Reshma Ravishanker (Bengaluru)
Reeling under attacks from the opposition Congress party which has launched a highly effective ‘Pay CM — 40 percent accepted here’ poster campaign across the state to highlight rampant corruption in the state (last November the Karnataka State Contractors’ Association wrote directly to prime minister Narendra Modi complaining that government officials routinely extort 40 percent ‘commission’ on all government contracts and bills payable) and also accused by several private schools associations of pervasive corruption, Karnataka’s BJP government has sought to recover lost ground by announcing a slew of education initiatives.
On September 20, the state government tabled the State Universities (Amendment) Bill 2022, which proposes promotion of eight state government universities in Bidar, Haveri, Kodagu, Chamarajanagar, Hassan, Koppal, Mandya and Bagalkot districts. The estimated expenditure: Rs.112 crore over the next two years.

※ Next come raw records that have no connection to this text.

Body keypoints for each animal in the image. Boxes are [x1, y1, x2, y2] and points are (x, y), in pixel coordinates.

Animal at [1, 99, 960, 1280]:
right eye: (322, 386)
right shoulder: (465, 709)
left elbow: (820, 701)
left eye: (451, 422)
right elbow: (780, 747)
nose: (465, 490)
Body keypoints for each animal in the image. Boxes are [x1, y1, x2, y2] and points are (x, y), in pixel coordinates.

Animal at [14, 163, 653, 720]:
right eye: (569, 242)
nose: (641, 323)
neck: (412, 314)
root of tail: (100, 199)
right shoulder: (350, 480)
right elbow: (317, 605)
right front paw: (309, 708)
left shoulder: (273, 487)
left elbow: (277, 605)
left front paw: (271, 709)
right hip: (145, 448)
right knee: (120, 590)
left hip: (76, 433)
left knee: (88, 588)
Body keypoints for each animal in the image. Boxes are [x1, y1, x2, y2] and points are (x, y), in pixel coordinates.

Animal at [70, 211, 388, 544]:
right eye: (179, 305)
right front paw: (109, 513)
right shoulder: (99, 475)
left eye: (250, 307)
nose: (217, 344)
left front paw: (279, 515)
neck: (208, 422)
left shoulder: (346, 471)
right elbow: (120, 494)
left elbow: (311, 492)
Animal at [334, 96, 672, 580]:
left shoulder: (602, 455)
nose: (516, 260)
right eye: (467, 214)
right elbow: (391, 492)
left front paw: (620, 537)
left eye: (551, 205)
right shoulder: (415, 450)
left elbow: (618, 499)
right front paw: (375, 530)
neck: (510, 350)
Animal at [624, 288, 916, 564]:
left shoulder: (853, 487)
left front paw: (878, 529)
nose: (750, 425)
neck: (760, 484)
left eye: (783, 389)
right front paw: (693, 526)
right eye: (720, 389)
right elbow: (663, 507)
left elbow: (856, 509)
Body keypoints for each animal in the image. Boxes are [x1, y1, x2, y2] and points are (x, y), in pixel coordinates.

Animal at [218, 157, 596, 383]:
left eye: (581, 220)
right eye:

Moreover the BJP government’s populist statements of intent to reserve 75 percent of employment in government and private sector industry for natives of the state and making Kannada the sole language of administration are also being interpreted as desperate measures of the besieged BJP government readying for legislative assembly elections early next year.

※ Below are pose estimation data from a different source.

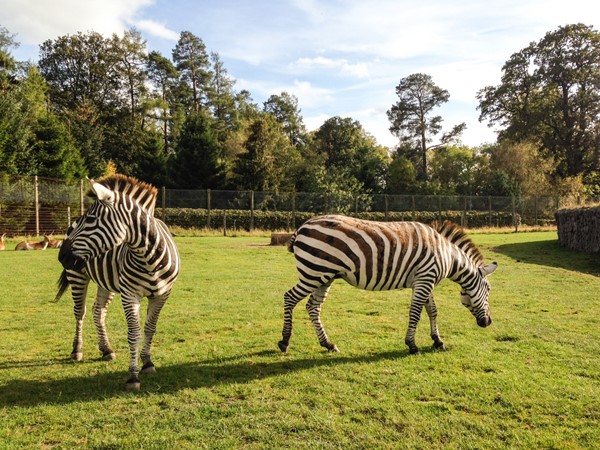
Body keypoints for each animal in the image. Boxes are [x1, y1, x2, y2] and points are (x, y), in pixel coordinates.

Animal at [56, 174, 180, 392]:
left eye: (91, 220)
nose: (61, 256)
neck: (149, 257)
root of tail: (73, 218)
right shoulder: (130, 294)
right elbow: (134, 333)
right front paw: (133, 377)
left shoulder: (162, 294)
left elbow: (150, 328)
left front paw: (147, 363)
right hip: (77, 275)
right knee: (80, 312)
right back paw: (77, 350)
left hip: (106, 281)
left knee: (98, 311)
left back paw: (106, 349)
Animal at [278, 214, 500, 356]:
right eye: (489, 290)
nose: (488, 323)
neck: (448, 256)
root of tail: (302, 226)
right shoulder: (425, 279)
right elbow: (416, 313)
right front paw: (412, 345)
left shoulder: (425, 280)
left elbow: (432, 311)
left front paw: (437, 341)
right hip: (313, 273)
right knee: (289, 297)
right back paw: (284, 341)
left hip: (324, 276)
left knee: (313, 307)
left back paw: (328, 344)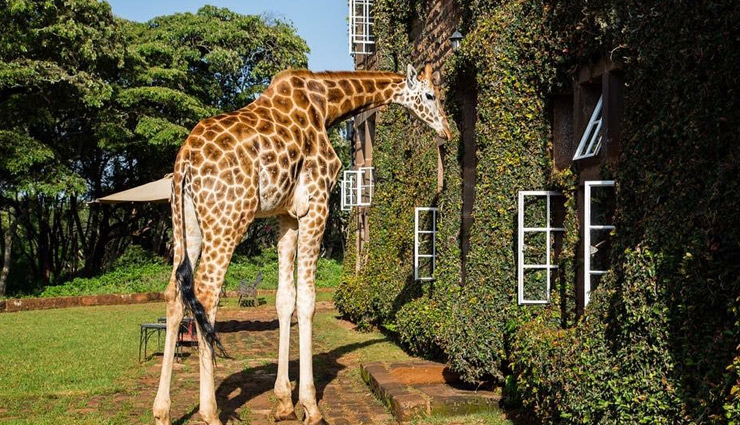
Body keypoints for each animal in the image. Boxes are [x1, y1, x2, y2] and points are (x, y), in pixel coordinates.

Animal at [152, 63, 452, 425]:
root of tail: (185, 160)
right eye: (430, 95)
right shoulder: (316, 205)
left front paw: (284, 403)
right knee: (207, 294)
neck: (327, 106)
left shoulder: (286, 216)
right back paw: (209, 412)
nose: (448, 131)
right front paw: (310, 405)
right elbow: (307, 300)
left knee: (174, 294)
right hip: (228, 219)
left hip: (186, 225)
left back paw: (161, 411)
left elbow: (285, 299)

Opposition Congress party leaders and academics have been quick to highlight that Karnataka already hosts 33 state universities beset with massive faculty shortages, rampant corruption in appointment of vice chancellors and faculty, obsolete curriculums and pedagogies and poor infrastructure. Consequently, admissions in government undergrad degree colleges affiliated with state-run universities are plummeting.

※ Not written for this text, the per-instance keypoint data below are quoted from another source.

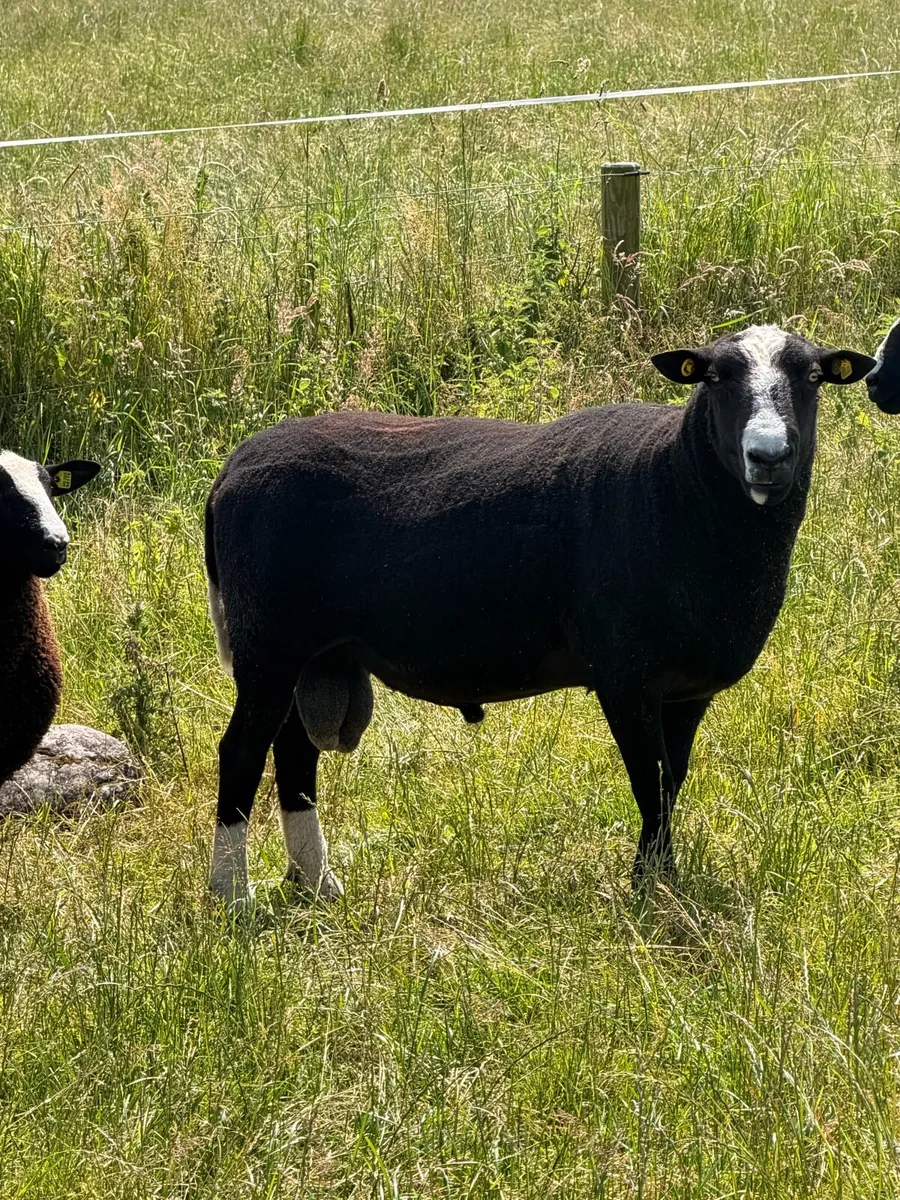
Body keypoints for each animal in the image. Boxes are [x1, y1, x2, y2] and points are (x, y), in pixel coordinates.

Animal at [204, 326, 875, 909]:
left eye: (813, 376)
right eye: (713, 377)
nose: (768, 455)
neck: (676, 486)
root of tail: (232, 468)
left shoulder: (687, 690)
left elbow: (671, 781)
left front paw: (661, 881)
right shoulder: (625, 674)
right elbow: (649, 781)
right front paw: (649, 891)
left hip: (315, 654)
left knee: (294, 755)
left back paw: (316, 884)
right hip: (269, 645)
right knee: (240, 752)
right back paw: (232, 896)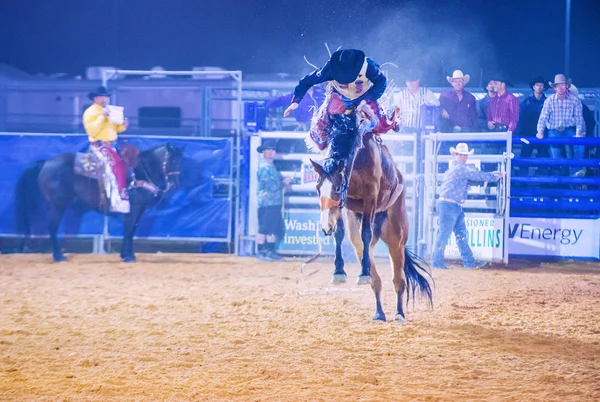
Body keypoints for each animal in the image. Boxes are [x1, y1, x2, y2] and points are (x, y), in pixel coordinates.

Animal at [14, 143, 183, 262]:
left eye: (180, 161)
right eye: (171, 161)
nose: (175, 185)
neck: (140, 172)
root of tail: (46, 162)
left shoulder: (139, 209)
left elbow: (131, 230)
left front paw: (126, 254)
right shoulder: (134, 208)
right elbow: (129, 230)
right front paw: (129, 257)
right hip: (58, 204)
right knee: (53, 227)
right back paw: (59, 257)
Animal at [312, 113, 434, 324]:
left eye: (337, 187)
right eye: (318, 188)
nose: (325, 226)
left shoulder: (370, 196)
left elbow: (366, 233)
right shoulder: (345, 205)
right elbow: (340, 233)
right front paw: (338, 272)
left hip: (396, 240)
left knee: (398, 280)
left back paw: (399, 314)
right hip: (362, 245)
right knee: (374, 276)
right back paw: (379, 312)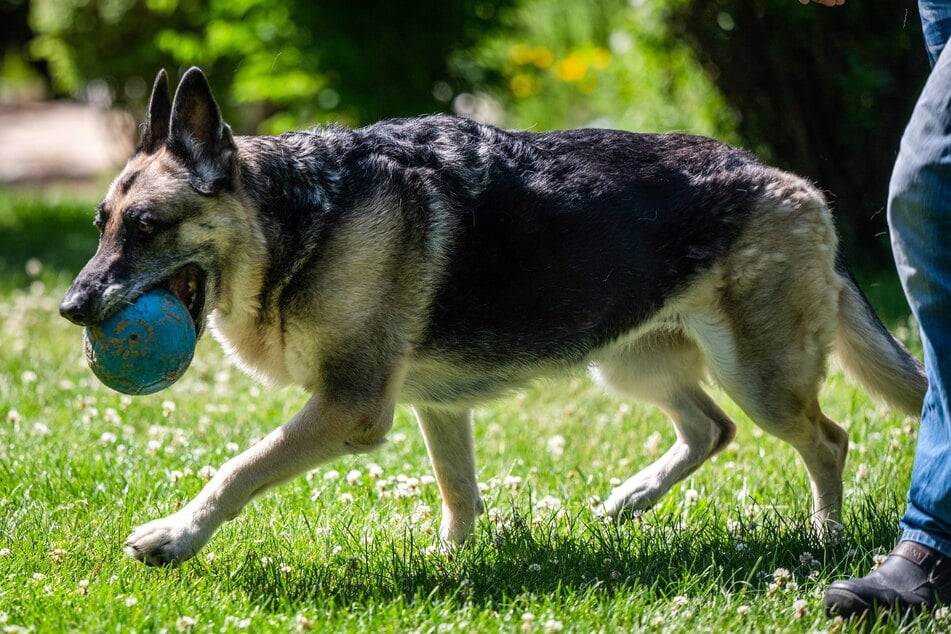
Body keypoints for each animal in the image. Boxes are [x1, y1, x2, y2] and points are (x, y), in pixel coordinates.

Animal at [57, 68, 924, 564]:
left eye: (146, 227)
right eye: (100, 224)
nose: (71, 308)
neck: (299, 216)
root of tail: (788, 180)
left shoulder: (349, 406)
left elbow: (236, 469)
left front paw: (175, 535)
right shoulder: (434, 406)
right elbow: (459, 492)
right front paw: (456, 566)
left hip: (758, 374)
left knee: (825, 439)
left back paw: (824, 538)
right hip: (630, 360)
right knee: (710, 428)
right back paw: (634, 497)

According to a report in The Hindu (September 30) 171 government degree colleges affiliated with state universities received less than 100 admission applications for the new academic year 2022-23, with three colleges reporting single digit admissions against 740 vacancies. Moreover, with the state’s BJP government being first off the blocks to implement the National Education Policy (NEP) 2020 in higher education institutions, university managements are confused and apprehensive about online admissions, teaching engineering programmes in Kannada etc.
Simultaneously, Krishna Byre Gowda, a Congress party leader, has alleged “several irregularities and scams” in the appointment of vice chancellors and faculty at state universities, and rampant corruption that has resulted in “deterioration of higher education standards”. Moreover Congress state president Eshwar Khandre has accused the BJP government of auctioning posts of vice chancellors for Rs.5-20 crore.
Confronted with a barrage of criticism, higher education minister Dr. C.N. Ashwath Narayan admitted that 2,300 faculty positions are vacant in the state’s government colleges and varsities. Vice chancellors posts are also vacant in three varsities for over a year — in Gulbarga (Kalaburagi), Karnataka Folklore (Haveri) and Karnatak universities.
With Karnataka’s extant 33 universities and hundreds of affiliated colleges in a shambles and beset with funding, faculty and certification credibility problems, respected academics question the advisability of augmenting the number of new under-resourced universities dispensing poor quality education.
“The government should distribute available resources to strengthen existing state universities instead of promoting anaemic new higher education institutions. It should use the finances allocated to raise education standards, recruit qualified faculty and focus on research and development in existing higher education institutions which need immediate upgradation. A new vision document to transform and upgrade its public universities to global standards is the pressing need. New universities can wait,” says Dr. A.S. Seetharamu, former professor of education, Institute of Social & Economic Change, Bengaluru.
State government universities also need urgent revival and revitalisation because a rash of well-resourced private universities are flowering in the state. Over the past two decades, several new state-of-the-art private universities including Azim Premji, Presidency and Chanakya universities, have struck root. Sited on well-equipped campuses, they offer new-age study programmes, high quality faculty and campus placement services. Little wonder, even though they charge fees several multiples of state government institutions, they are becoming increasingly popular.
With Congress leader Rahul Gandhi’s Bharat Jodo (unite India) long march across the country having entered Karnataka at the time of writing and receiving enthusiastic public response, the future looks grim for the BJP government in the run-up to the legislative assembly election next summer.